▸ Instructions for the task:
Go through the data and copy each line that holds "root".

··· Available data ···

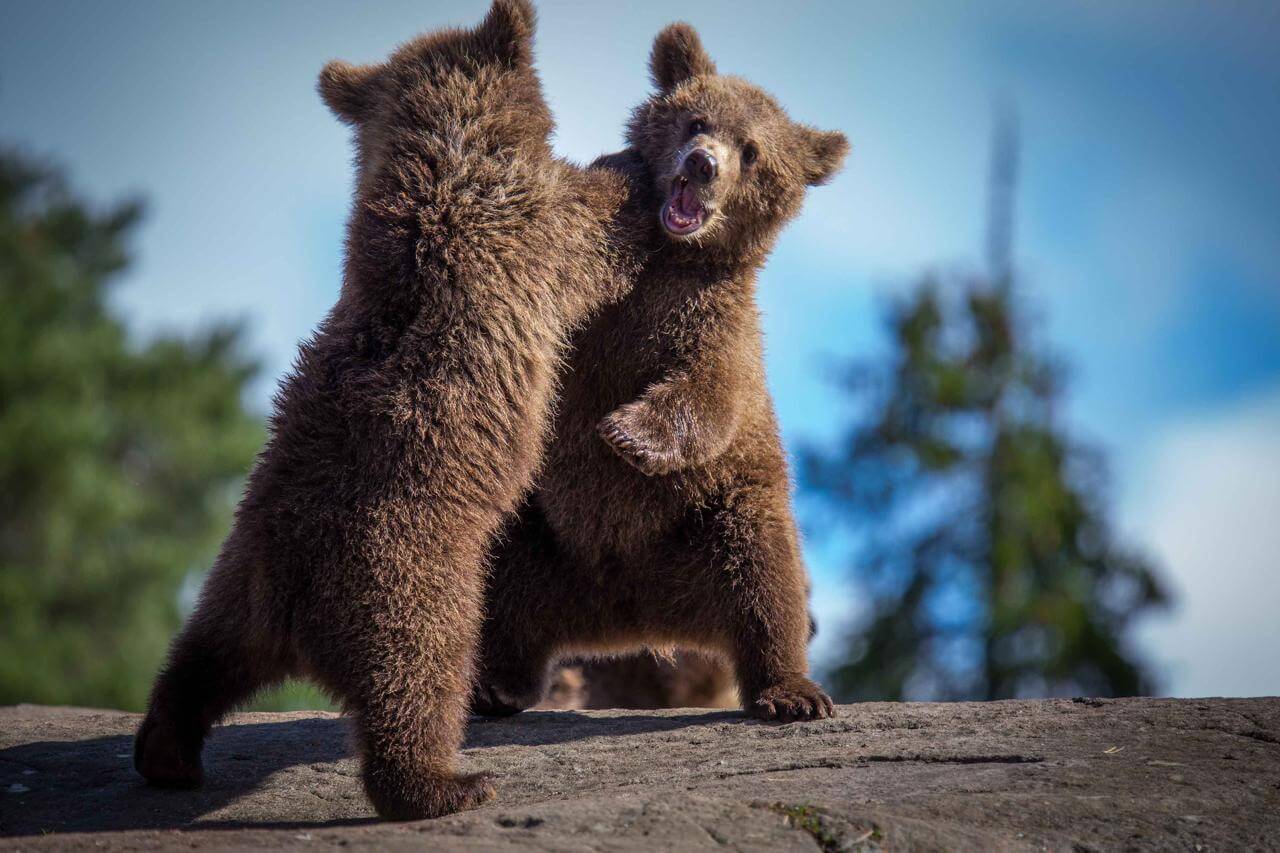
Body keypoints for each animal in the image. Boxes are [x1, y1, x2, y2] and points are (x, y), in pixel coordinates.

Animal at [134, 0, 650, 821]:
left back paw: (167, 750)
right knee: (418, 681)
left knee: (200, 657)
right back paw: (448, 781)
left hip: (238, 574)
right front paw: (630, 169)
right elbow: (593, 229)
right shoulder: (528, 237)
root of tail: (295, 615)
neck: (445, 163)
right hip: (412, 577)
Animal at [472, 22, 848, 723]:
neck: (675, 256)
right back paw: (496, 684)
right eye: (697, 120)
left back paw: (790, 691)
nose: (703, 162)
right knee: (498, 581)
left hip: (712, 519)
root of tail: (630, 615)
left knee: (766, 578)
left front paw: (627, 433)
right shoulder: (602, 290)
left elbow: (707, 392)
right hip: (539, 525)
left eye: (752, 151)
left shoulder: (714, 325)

···
··· Available data ···

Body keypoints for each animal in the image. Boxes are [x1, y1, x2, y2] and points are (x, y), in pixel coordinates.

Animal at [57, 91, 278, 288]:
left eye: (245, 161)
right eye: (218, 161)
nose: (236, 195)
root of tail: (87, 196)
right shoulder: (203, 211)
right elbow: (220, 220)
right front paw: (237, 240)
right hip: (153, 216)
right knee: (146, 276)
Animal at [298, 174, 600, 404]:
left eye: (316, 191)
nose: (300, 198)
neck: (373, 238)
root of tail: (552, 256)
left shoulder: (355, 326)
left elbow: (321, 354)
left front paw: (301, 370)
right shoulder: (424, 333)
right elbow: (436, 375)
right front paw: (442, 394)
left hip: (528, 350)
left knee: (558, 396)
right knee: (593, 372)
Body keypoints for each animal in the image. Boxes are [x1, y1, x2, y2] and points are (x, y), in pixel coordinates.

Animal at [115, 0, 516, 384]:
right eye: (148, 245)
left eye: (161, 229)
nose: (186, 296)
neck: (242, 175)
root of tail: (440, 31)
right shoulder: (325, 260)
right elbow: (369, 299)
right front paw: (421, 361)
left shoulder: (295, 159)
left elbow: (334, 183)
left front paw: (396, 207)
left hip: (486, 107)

···

▸ Completed task:
root of tail: (295, 615)
root of tail: (630, 615)
root of tail: (87, 196)
root of tail: (552, 256)
root of tail: (440, 31)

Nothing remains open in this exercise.